Integrative Approaches to Monitoring Cultivated Land Subsidence in Hilly Regions: Applications of Differential Interferometric Synthetic Aperture Radar and Small Baseline Subset Interferometric Synthetic Aperture Radar Technologies

In response to the challenges faced in monitoring cultivated land in hilly regions, we take a city as a case study to explore the application of differential interferometric synthetic aperture radar (D-InSAR) and small baseline subset InSAR (SBAS-InSAR) technologies in constructing a spatial database for cultivated land monitoring. The complexity and diversity of cultivated land in hilly regions pose challenges for traditional monitoring methods. These methods often fail to meet the required standards for efficiency and accuracy. Therefore, in this study, we selected 20 Sentinel-1A satellite images captured between October 26, 2022 and May 24, 2024, and employed D-InSAR and SBAS-InSAR technologies for the high-precision monitoring of changes in cultivated land and planting attributes. We processed and analyzed the collected data and then compared the performance of the two InSAR technologies in monitoring cultivated land. We found that the maximum cumulative subsidence values detected in the research area by D-InSAR and SBAS-InSAR were 28 and 8 mm, respectively. D-InSAR technology responds quickly to minor changes in cultivated land.

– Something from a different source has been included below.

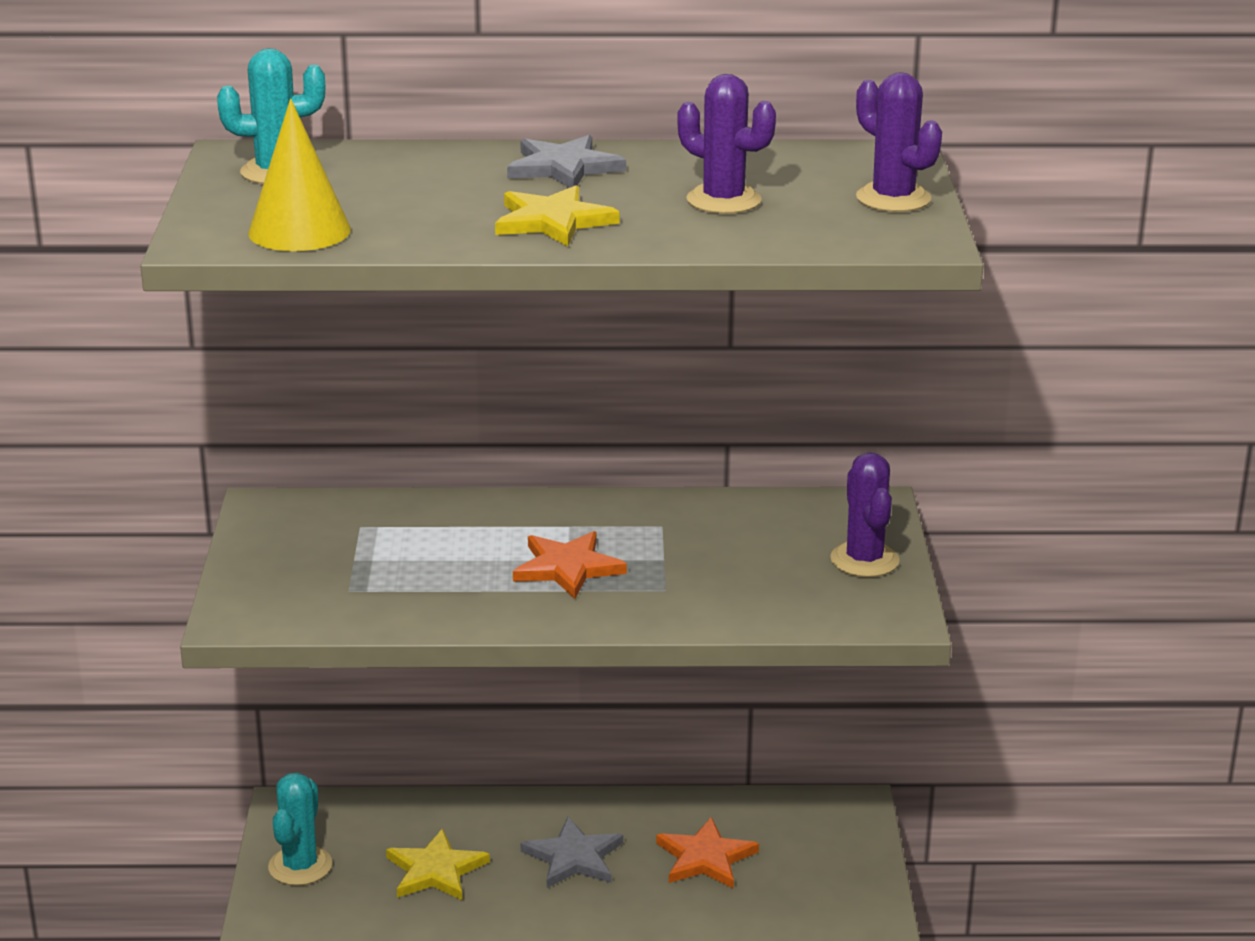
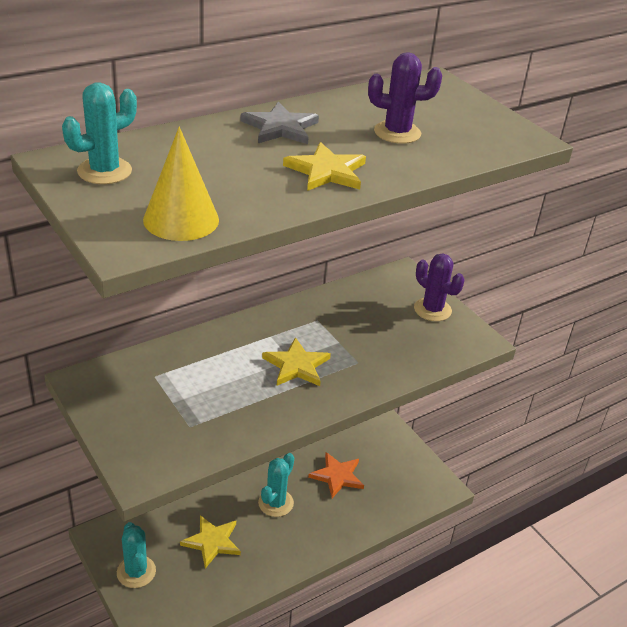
camera: 35 degrees left, 10 degrees up
(567, 568) = (296, 365): orange star -> yellow star
(574, 857) = (275, 503): grey star -> turquoise cactus
(893, 199) = (477, 112): purple cactus -> none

However, it is highly sensitive to noise, especially in hilly regions with large topographic variations. SBAS-InSAR technology effectively reduces atmospheric effects and other sources of error. This approach provides more stable and smoother monitoring results for cultivated land. This technical framework is expected to be extended to more hilly regions in the future. It will contribute to the comprehensive protection and rational use of cultivated land nationwide.